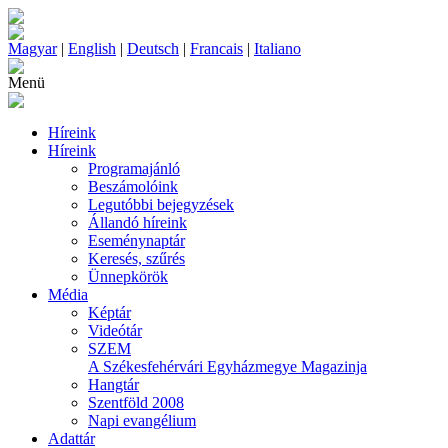
Magyar
|
English
|
Deutsch
|
Francais
|
Italiano
Menü
Híreink
Híreink
Programajánló
Beszámolóink
Legutóbbi bejegyzések
Állandó híreink
Eseménynaptár
Keresés, szűrés
Ünnepkörök
Média
Képtár
Videótár
SZEM
A Székesfehérvári Egyházmegye Magazinja
Hangtár
Szentföld 2008
Napi evangélium
Adattár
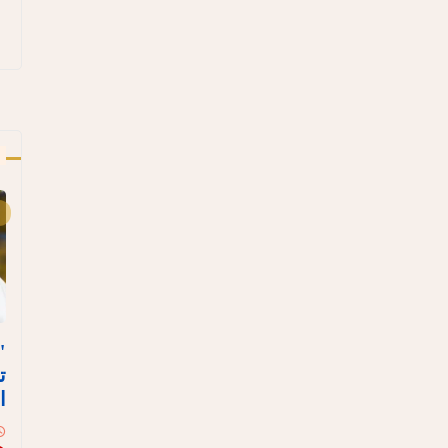
أ
"
ت
ا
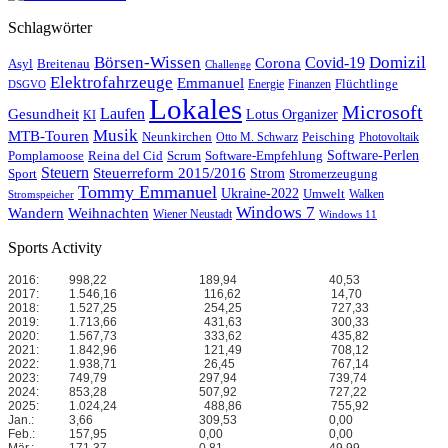
Schlagwörter
Börsen-Wissen
Domizil
Covid-19
Corona
Asyl
Breitenau
Challenge
Elektrofahrzeuge
Emmanuel
Flüchtlinge
Energie
Finanzen
DSGVO
Lokales
Microsoft
Laufen
Gesundheit
Lotus Organizer
KI
Musik
MTB-Touren
Neunkirchen
Peisching
Otto M. Schwarz
Photovoltaik
Reina del Cid
Scrum
Software-Perlen
Pomplamoose
Software-Empfehlung
Steuern
Steuerreform 2015/2016
Strom
Stromerzeugung
Sport
Tommy Emmanuel
Ukraine-2022
Umwelt
Walken
Stromspeicher
Windows 7
Wandern
Weihnachten
Wiener Neustadt
Windows 11
Sports Activity
2016:
998,22
189,94
40,53
2017:
1.546,16
116,62
14,70
2018:
1.527,25
254,25
727,33
2019:
1.713,66
431,63
300,33
2020:
1.567,73
333,62
435,82
2021:
1.842,96
121,49
708,12
2022:
1.938,71
26,45
767,14
2023:
749,79
297,94
739,74
2024:
853,28
507,92
727,22
2025:
1.024,24
488,86
755,92
Jan.:
3,66
309,53
0,00
Feb.:
157,95
0,00
0,00
Mär.:
171,37
0,81
49,99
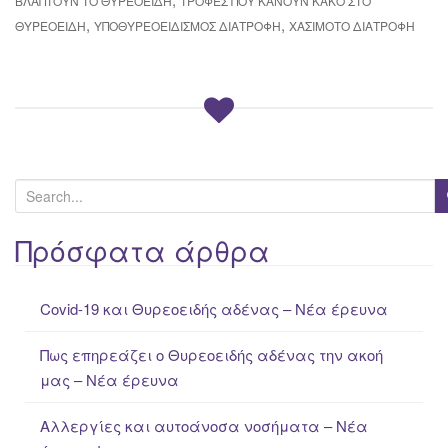
ΒΛΆΠΤΟΥΝ ΤΟ ΘΥΡΕΟΕΙΔΉ
ΤΡΟΦΈΣ ΠΟΥ ΚΆΝΟΥΝ ΚΑΚΌ ΣΤΟ
,
,
ΘΥΡΕΟΕΙΔΉ
ΥΠΟΘΥΡΕΟΕΙΔΙΣΜΌΣ ΔΙΑΤΡΟΦΉ
ΧΑΣΙΜΌΤΟ ΔΙΑΤΡΟΦΉ
S
e
a
Πρόσφατα άρθρα
r
c
Covid-19 και Θυρεοειδής αδένας – Νέα έρευνα
h
f
Πως επηρεάζει ο Θυρεοειδής αδένας την ακοή
o
μας – Νέα έρευνα
r
:
Αλλεργίες και αυτοάνοσα νοσήματα – Νέα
★ ★ ★ ★
Using the material, count the lines where the word "αδένας" appears. Give the number by itself.

RESULT OF THIS TASK → 2